Every gathering only succeeds in its intent if a stimulating conversation or an indispensable oversharing of information takes place, while genuineness bashfully tries to find its way through the ocean of forged pleasantries and tireless idle dialogues.
Stillness as dark foreboding
In our world, silence precedes calamity: we are brought to think that when something ceases to move, it is mercilessly waiting for catastrophe to happen. Accordingly, we are taught to dread the calm before the storm without any prospect of a rainbow afterward.
Hiroshi Sugimoto, Theaters.
The living misapprehension of the emptiness of silence
Silence can often appear deprived of any meaning or power. In the quiet of sound lingers the ghost of a show stopped long ago, waiting for a new one to start.
The abandoned place words leave behind is filled with reflection and memory, taken away from the passing of time.
And thought thrives.
The paralysing fear of contemplation
Nowadays, the dying myth of critical thinking is nothing but a buzzword destined for collective oblivion, and anything that anything that allows us to analyse ourselves or the world is to be dreaded. As life withers, volumes grow louder and recollection shyer.

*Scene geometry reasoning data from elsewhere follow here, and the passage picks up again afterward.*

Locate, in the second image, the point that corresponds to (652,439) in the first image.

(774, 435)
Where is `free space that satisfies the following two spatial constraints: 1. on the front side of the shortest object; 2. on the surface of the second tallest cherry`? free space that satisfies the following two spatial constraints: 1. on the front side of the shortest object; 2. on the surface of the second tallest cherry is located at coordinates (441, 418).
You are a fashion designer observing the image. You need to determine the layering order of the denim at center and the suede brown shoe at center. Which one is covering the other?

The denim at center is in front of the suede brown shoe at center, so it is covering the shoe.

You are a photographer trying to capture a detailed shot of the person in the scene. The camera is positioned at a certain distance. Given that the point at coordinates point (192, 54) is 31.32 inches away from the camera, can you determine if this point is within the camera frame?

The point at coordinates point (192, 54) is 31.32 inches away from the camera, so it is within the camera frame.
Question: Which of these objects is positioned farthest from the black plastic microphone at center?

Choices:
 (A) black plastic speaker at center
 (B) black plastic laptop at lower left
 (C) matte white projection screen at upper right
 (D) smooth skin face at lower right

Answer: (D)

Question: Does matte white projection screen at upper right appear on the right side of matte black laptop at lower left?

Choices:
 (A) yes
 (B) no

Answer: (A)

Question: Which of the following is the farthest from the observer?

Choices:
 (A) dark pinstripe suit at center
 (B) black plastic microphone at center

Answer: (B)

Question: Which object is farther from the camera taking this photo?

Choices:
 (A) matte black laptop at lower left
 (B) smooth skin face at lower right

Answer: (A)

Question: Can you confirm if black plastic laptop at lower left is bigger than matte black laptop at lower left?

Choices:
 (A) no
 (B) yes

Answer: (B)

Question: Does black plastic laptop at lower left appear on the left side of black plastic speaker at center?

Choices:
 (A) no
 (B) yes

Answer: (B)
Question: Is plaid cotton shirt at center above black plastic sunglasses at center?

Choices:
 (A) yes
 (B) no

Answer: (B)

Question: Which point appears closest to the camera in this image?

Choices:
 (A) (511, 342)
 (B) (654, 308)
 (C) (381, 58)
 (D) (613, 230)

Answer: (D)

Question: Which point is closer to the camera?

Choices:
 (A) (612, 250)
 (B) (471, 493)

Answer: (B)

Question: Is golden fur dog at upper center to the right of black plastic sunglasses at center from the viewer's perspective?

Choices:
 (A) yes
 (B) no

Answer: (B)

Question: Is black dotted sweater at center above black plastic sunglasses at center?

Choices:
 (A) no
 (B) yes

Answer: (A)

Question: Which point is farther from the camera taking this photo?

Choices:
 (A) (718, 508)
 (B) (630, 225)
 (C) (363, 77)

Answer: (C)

It was Jose Saramago who, in Ensaio sobre a cegueira, said:
“Calemo‑nos todos, há ocasiões em que as palavras não servem de nada, quem me dera a mim poder também chorar, dizer tudo com lágrimas, não ter de falar para ser entendida.”
“Let’s all keep quiet, there are times when words serve no purpose, if only I, too, could weep, say everything with tears, not have to speak in order to be understood.”